Creating a pg_diskann indexes:

  • Creating a pg_diskann indexes (you only need to enable the extension once per database):

    CREATE EXTENSION IF NOT EXISTS pg_diskann CASCADE;
    
  • Create a DiskANN index.

    CREATE INDEX company_policies_vec_diskann
    ON company_policies
    USING diskann (embedding vector_cosine_ops);
    

    Note how the DiskANN index is created without any extra parameters. While you can use parameters, DiskANN is designed to work well with default settings for a wide range of use cases.

Operator and distance pairing

When creating a vector index, you must pair the operator class on the column with the matching operator in your query. This match ensures that the database uses the index effectively. The most common distance metrics are:

  • Cosine distance (<=>) - Measures the angle between vectors. Common for unit-normalized text embeddings. Use vector_cosine_ops operator class.
  • Euclidean/L2 distance (<->) - Measures straight-line distance between points. Use vector_l2_ops operator class.
  • Inner product (<#>) - Maximizes dot product. Works best with unit-normalized vectors. Use vector_ip_ops operator class.

Note

Rule of thumb: Create the index with the operator class that matches your distance, and sort with the matching operator in the query. Mixing them prevents index use.

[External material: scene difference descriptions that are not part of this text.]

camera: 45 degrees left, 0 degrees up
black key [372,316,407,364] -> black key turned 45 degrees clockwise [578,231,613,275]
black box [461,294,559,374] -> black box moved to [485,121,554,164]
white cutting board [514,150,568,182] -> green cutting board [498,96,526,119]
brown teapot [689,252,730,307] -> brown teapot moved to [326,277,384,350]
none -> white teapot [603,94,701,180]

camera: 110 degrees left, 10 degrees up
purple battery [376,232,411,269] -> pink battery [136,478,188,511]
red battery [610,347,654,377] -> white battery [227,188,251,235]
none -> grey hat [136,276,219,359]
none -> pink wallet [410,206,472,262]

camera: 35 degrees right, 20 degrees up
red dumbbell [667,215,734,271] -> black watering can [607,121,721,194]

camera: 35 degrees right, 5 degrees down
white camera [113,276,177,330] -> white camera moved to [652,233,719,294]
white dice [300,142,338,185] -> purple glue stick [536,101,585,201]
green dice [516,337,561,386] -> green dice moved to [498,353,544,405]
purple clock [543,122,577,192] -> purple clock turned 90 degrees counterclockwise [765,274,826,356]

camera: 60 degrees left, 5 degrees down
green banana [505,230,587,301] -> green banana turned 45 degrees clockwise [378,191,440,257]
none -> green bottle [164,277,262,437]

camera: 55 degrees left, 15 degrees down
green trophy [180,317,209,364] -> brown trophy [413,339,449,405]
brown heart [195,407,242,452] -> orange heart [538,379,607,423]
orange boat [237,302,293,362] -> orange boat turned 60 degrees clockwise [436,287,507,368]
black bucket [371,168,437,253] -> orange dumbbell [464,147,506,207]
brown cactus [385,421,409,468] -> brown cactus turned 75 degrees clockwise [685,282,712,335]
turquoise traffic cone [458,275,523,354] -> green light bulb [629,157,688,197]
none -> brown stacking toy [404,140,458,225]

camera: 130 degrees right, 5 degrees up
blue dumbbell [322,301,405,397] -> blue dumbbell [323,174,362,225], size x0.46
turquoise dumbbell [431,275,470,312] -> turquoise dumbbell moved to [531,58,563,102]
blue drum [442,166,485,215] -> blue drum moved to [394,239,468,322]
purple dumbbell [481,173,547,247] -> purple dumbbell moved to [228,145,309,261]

In the company policy example, cosine distance works well for text embeddings. Think of each question and policy as arrows pointing toward topics. The question 'How many days off do I get?' points almost the same way as the Vacation policy (small angle → strong match) and points away from Travel reimbursement policy (large angle → weak match). Here's how to create the index and query with cosine distance:

-- Create index with cosine operator class
CREATE INDEX company_policies_vec_ivf_cos
ON company_policies USING ivfflat (embedding vector_cosine_ops);
  
-- Query using cosine distance operator
SELECT id, title
FROM company_policies
ORDER BY embedding <=> azure_openai.create_embeddings('<embedding-deployment>',
                                                    'How many vacation days do employees get?')::vector
LIMIT 5;

Key takeaways

As your tables grow, you need a vector index so retrieval stays fast. Store each embedding in a vector column on the same row as its data and index that column using pgvector or pg_diskann. Choose IVFFlat for simple, lower-memory builds, HNSW when you want stronger in-memory query performance, and DiskANN when the data is very large or memory is tight. At query time, match the operator class to the distance used in your query so the planner can use the index. Begin with defaults and make small, measured adjustments to query-time parameters (ivfflat.probes, hnsw.ef_search, diskann.l_value_is) if obvious matches are missing or speed needs improvement. After any change, run the same queries with EXPLAIN (ANALYZE, VERBOSE, BUFFERS) and check that the plan uses the index, execution time drops, I/O goes down, and the top results still look correct.